- _Set of tasks_:
**1.** Translate this sentence from the passage on the City of South Brisbane into French: "The first Divisional Boards were proclaimed on 11 November 1879."
**2.** Decide whether each statement agrees with the passage on the City of South Brisbane. Answer yes or no and quote the words that settle it. (a) The City of South Brisbane was amalgamated into the City of Brisbane in 1925. (b) The Woolloongabba Division was established on 11 November 1879. (c) Kangaroo Point became part of the Borough of South Brisbane.

- _Passage provided_:
----
The City of South Brisbane was a local government area on the southern side of the Brisbane River, Queensland, Australia. It was established in 1888 and existed until 1925 when it was amalgamated into the City of Brisbane.

History

When the Town of Brisbane was first established, it was predominantly on the northern bank of the Brisbane River, but included some areas south of the river, including the ward of Kangaroo Point and the ward of South Brisbane, the area between Vulture Street and the river.

The Queensland Government passed the Divisional Boards Act of 1879 to establish a system of Divisional Boards for the purpose of providing local government for portions of the colony outside the boundaries of municipalities. The first Divisional Boards were proclaimed on 11 November 1879. Although the Woolloongabba Division was intended to be one of the first established, some delays occurred and it was not established until 9 January 1880.

The role of a Divisional Board was to provide such public services as:
 transport, including roads and bridges
 public health, including water, sanitation and drainage
 public amenities, including parks and cemeteries, etc.

Divisional boards were intended to administer areas with lower and more sparse population than that of a municipality. However, population of the Woolloongabba Divisional Board grew rapidly as the result of the introduction of a railway line into South Brisbane. On 7 January 1888, the Borough of South Brisbane was proclaimed a separate Municipal Institution. It combined the areas formerly part of the Division of Woolloongabba and the South Ward of the Municipality of Brisbane. However, the ward of Kangaroo Point remained part of the Town of Brisbane.
----
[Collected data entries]
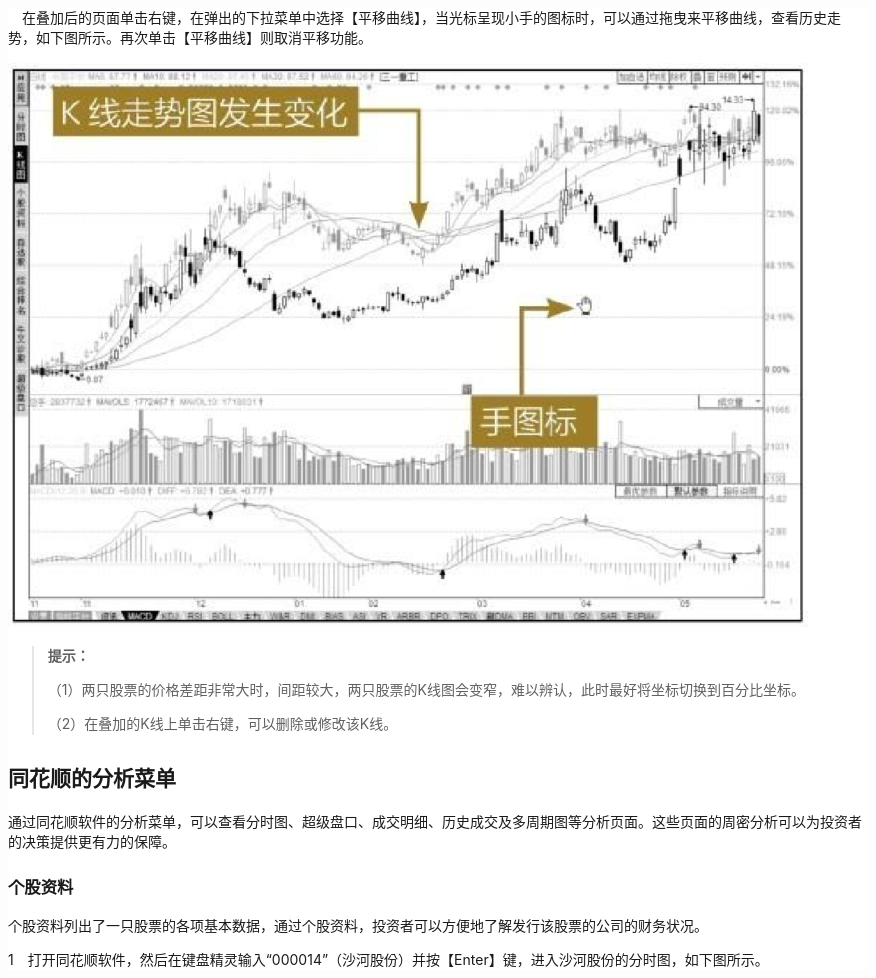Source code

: 　在叠加后的页面单击右键，在弹出的下拉菜单中选择【平移曲线】，当光标呈现小手的图标时，可以通过拖曳来平移曲线，查看历史走势，如下图所示。再次单击【平移曲线】则取消平移功能。

![image-20221113005347844](./images/image-20221113005347844.png)

> **提示：**
>
> （1）两只股票的价格差距非常大时，间距较大，两只股票的K线图会变窄，难以辨认，此时最好将坐标切换到百分比坐标。
>
> （2）在叠加的K线上单击右键，可以删除或修改该K线。

## 同花顺的分析菜单

通过同花顺软件的分析菜单，可以查看分时图、超级盘口、成交明细、历史成交及多周期图等分析页面。这些页面的周密分析可以为投资者的决策提供更有力的保障。

### 个股资料

个股资料列出了一只股票的各项基本数据，通过个股资料，投资者可以方便地了解发行该股票的公司的财务状况。

1　打开同花顺软件，然后在键盘精灵输入“000014”（沙河股份）并按【Enter】键，进入沙河股份的分时图，如下图所示。
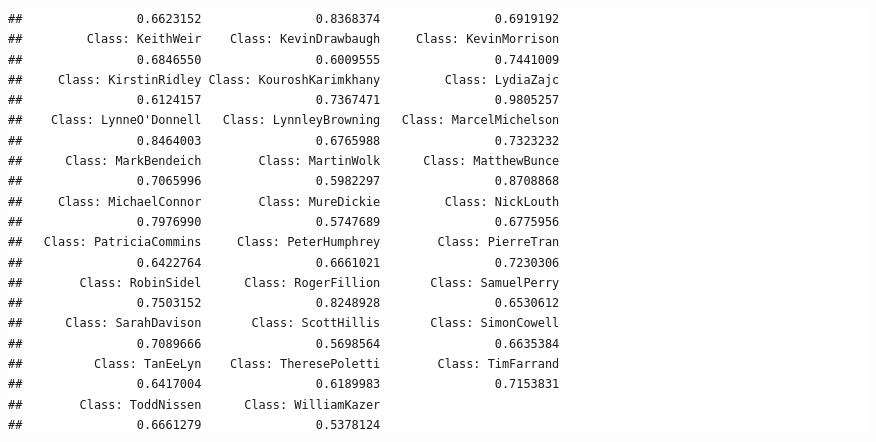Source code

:     ##                0.6623152                0.8368374                0.6919192 
    ##         Class: KeithWeir    Class: KevinDrawbaugh     Class: KevinMorrison 
    ##                0.6846550                0.6009555                0.7441009 
    ##     Class: KirstinRidley Class: KouroshKarimkhany         Class: LydiaZajc 
    ##                0.6124157                0.7367471                0.9805257 
    ##    Class: LynneO'Donnell   Class: LynnleyBrowning   Class: MarcelMichelson 
    ##                0.8464003                0.6765988                0.7323232 
    ##      Class: MarkBendeich        Class: MartinWolk      Class: MatthewBunce 
    ##                0.7065996                0.5982297                0.8708868 
    ##     Class: MichaelConnor        Class: MureDickie         Class: NickLouth 
    ##                0.7976990                0.5747689                0.6775956 
    ##   Class: PatriciaCommins     Class: PeterHumphrey        Class: PierreTran 
    ##                0.6422764                0.6661021                0.7230306 
    ##        Class: RobinSidel      Class: RogerFillion       Class: SamuelPerry 
    ##                0.7503152                0.8248928                0.6530612 
    ##      Class: SarahDavison       Class: ScottHillis       Class: SimonCowell 
    ##                0.7089666                0.5698564                0.6635384 
    ##          Class: TanEeLyn    Class: TheresePoletti        Class: TimFarrand 
    ##                0.6417004                0.6189983                0.7153831 
    ##        Class: ToddNissen      Class: WilliamKazer 
    ##                0.6661279                0.5378124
----
- _Solution set_:
**1.** Les premiers Divisional Boards ont été proclamés le 11 novembre 1879.

**2.**
(a) Yes: "existed until 1925 when it was amalgamated into the City of Brisbane"
(b) No: "it was not established until 9 January 1880"
(c) No: "the ward of Kangaroo Point remained part of the Town of Brisbane"